Extract provided START

Took a day long retreat trip to Fort Wayne last Saturday with my Secular Franciscan fraternity.
We met at 6:30 AM and rode the bus there and back. Got home about 10 PM.
During the ride we had a short formation discussion on a chapter from a book entitled In the Footsteps of Francis And Clare. The chapter was about the Canticle of the Creatures, which was composed by Francis near the end of his life. It is one of his defining works, his definitive description of the relationship between incarnation and creation.
Francis saw everything in creation as his brother or sister. Not just other human beings, or even other animals, but everything. The sun, the moon, wind, water, fire, earth and even death are named brother or sister within the Canticle. His logic for this is simple. They shared with him a common Father, and thus they all were part of a single extended family.
Frances was known on occasion to preach sermons to animals, birds, and even flowers.
The chapter includes this thought:
“One is tempted to wonder whether Francis thought the flowers heard his sermons. That is not such a silly question as it is often made out to be. Obviously Francis realized the flowers could not hear. However, he believed that it is the nature of all things to praise their creator. Francis may not have had any idea how the flowers or rocks would or could do this, but he acted on the belief they could.”
What strikes me about this is the very radical nature of Francis’ approach to creation. In order to become who he became, he had to unlearn everything he had learned prior to the beginning of his conversion process.
That unlearning was so deep that he even set aside his basic understanding of the very nature of things. He assigned qualities to flowers, stones, fire, etc., etc. that everyone around him, most likely including many of his followers, would never have been willing to give them.
Calling these new found conceptions radical is probably kind. Today, he’d be taken away for tests, and when the diagnosis came back with no known malady, his physician would likely invent one and name it after him.
Somehow, his followers found him not insane, but visionary. Somehow, he ended up a Saint instead of a castaway like the lepers he learned to embrace.
And somehow, he remains an inspiration to this day. For I also do not find him insane. In fact, I find I am subject to an ever increasing urge to embrace the radical approach he models as imperative to the way I see the world. I also want to look at the world around me, and somehow unlearn all the falsehoods I have been taught by the culture that engulfs me.
I yearn to be like Francis.
I yearn to see the world anew, for this seems the only proper response to the Gospel of Jesus.

An excellent article that came across the wires just this morning is entitled “The Franciscan Vision and the Oil Spill: Are We Listening?”. It seems to point in the same direction as your vision and the radicality needed to bring it to fruition.
If we’re talking about being “radical” here is the author’s final paragraph directed to all of us claiming to be Franciscan.
“It is time to heal a painful and disastrous gap that all too often exists between spiritual life and political involvement. Are we ready to get Francis out of the birdbath and into the real world that needs him — the world blemished by the oil spill in the Gulf of Mexico? [My insertion: and so many other physical as well as moral blemishes]. Will we trust the Holy Spirit and partner with a God who desires to heal, make all things new, and bring forth even greater beauty?”

Extract provided END

▶ **Requirement 1**
In the retreat post, what was the subject of the book chapter discussed during the bus ride?
▶ **Requirement 2**
Say whether each statement agrees with the retreat post, and give the words from the post that decide it: (a) The group returned home at about 10 PM. (b) Francis composed the Canticle of the Creatures early in his life. (c) The book chapter says Francis believed the flowers could hear his sermons.

Dataset entries START

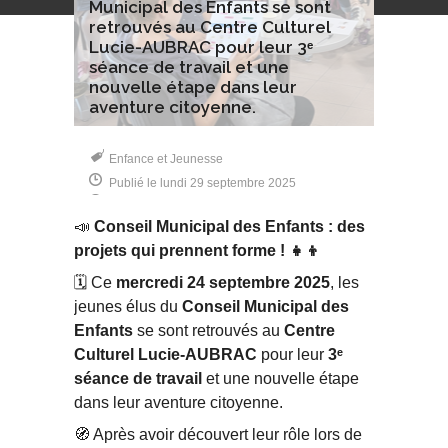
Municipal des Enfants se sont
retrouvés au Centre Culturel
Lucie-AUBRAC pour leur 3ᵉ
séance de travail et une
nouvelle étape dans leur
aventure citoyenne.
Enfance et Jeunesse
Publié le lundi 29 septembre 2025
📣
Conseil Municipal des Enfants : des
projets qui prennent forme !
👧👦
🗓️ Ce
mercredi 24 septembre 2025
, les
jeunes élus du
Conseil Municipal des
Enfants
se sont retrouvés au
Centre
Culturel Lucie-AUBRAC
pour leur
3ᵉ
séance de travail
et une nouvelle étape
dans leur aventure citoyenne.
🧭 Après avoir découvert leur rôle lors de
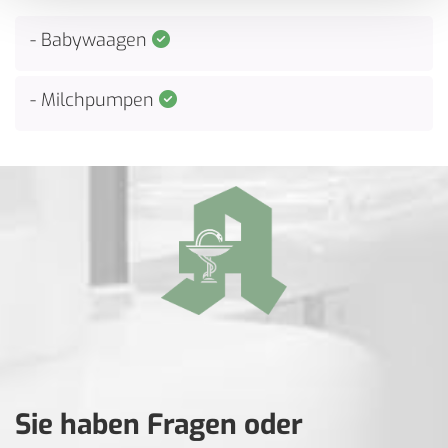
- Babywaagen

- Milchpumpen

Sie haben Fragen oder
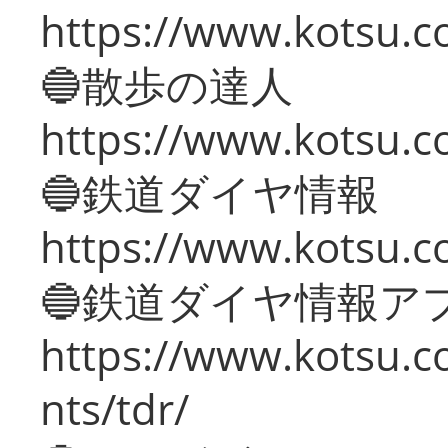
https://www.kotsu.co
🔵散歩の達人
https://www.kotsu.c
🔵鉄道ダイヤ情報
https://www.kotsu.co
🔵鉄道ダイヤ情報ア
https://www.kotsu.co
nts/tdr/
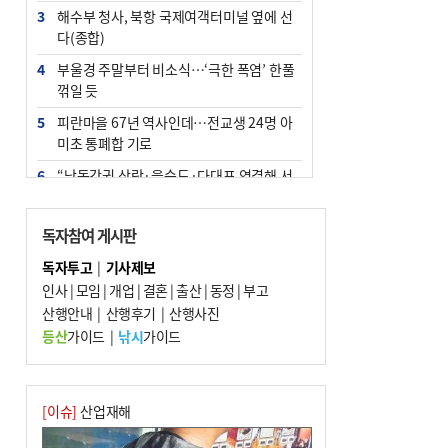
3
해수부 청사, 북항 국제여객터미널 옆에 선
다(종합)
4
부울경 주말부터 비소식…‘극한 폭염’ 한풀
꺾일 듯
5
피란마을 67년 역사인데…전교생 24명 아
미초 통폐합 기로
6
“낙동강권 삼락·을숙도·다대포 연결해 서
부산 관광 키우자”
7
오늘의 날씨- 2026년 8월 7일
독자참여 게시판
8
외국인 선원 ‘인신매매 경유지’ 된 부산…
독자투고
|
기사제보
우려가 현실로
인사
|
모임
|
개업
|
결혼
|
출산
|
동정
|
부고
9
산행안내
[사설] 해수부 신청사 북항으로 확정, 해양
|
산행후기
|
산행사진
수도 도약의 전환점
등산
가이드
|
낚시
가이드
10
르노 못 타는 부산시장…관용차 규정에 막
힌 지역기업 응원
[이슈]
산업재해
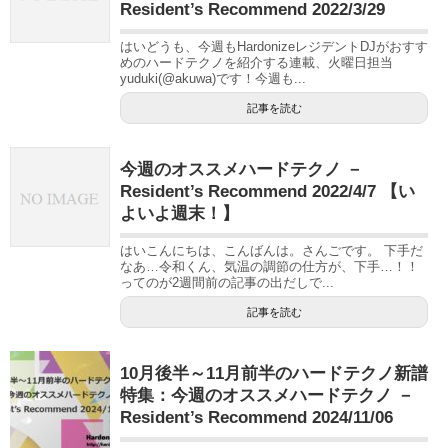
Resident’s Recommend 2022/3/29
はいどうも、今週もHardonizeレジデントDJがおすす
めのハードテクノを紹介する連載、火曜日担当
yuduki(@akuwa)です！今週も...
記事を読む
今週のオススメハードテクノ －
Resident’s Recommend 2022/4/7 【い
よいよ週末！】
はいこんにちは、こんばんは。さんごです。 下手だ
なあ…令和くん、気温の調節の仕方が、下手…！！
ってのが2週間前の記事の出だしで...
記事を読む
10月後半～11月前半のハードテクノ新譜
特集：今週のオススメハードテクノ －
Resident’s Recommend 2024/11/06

Dataset entries END
Dataset entries START

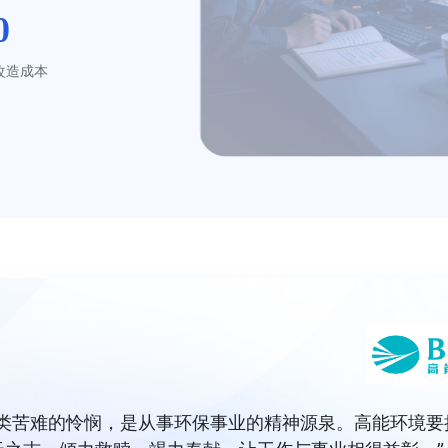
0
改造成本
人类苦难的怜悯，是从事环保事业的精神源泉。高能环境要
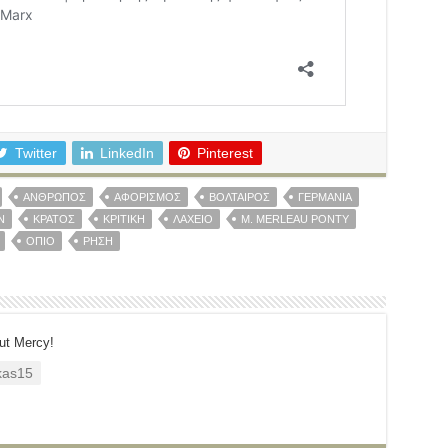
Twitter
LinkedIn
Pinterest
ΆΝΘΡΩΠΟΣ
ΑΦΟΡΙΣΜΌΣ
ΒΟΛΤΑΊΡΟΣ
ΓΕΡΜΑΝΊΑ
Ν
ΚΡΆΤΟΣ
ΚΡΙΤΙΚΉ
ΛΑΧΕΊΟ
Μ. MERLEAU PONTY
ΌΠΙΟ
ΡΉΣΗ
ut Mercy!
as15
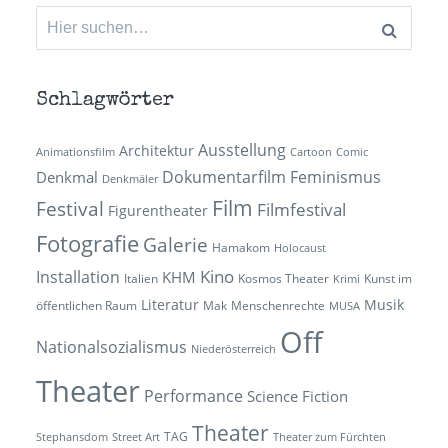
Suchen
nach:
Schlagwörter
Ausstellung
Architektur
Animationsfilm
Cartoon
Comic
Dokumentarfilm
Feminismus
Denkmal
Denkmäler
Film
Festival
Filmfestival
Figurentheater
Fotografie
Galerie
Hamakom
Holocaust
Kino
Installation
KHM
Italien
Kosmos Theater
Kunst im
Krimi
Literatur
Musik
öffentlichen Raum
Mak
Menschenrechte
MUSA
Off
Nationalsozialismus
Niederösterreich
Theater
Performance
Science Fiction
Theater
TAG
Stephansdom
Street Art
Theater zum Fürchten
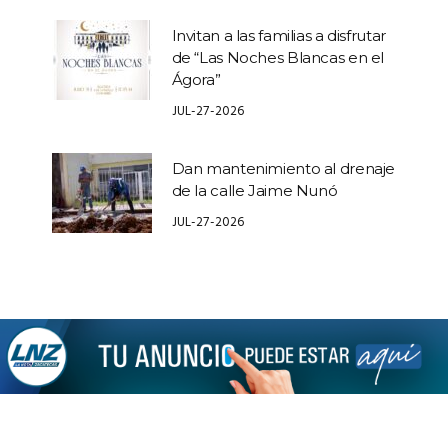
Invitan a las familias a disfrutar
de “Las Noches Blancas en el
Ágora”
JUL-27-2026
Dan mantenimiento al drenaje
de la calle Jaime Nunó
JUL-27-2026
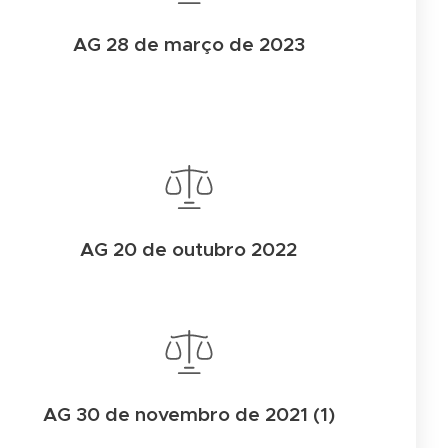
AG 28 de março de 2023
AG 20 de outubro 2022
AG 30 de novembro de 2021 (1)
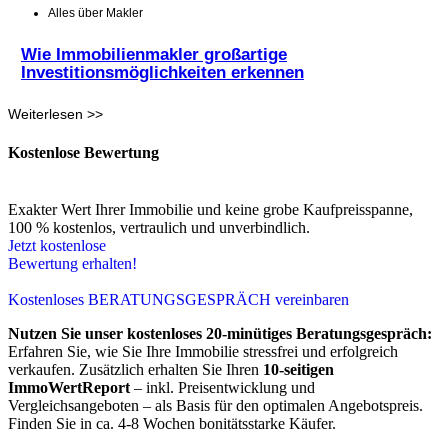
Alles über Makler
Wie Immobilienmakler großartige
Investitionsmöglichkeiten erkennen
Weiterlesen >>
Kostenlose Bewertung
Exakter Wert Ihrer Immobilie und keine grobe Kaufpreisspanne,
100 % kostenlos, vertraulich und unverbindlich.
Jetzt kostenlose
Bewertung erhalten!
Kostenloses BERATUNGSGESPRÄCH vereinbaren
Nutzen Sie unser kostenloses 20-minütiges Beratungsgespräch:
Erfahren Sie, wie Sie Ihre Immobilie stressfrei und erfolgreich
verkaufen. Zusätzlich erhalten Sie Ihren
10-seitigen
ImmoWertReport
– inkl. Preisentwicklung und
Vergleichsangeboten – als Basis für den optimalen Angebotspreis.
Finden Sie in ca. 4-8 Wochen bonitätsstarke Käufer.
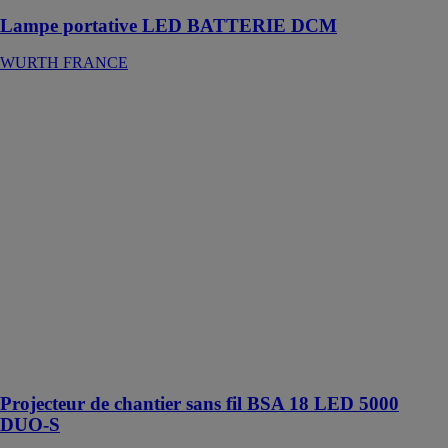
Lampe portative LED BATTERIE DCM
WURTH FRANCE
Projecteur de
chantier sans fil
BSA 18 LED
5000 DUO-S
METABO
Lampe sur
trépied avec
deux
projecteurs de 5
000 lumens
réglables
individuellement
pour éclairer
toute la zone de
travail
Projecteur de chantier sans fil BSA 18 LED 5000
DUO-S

Dataset entries END

▶ **Exercise answer 1**
The Canticle of the Creatures, which Francis composed near the end of his life.

▶ **Exercise answer 2**
(a) Yes: "Got home about 10 PM."
(b) No: "composed by Francis near the end of his life"
(c) No: "Obviously Francis realized the flowers could not hear."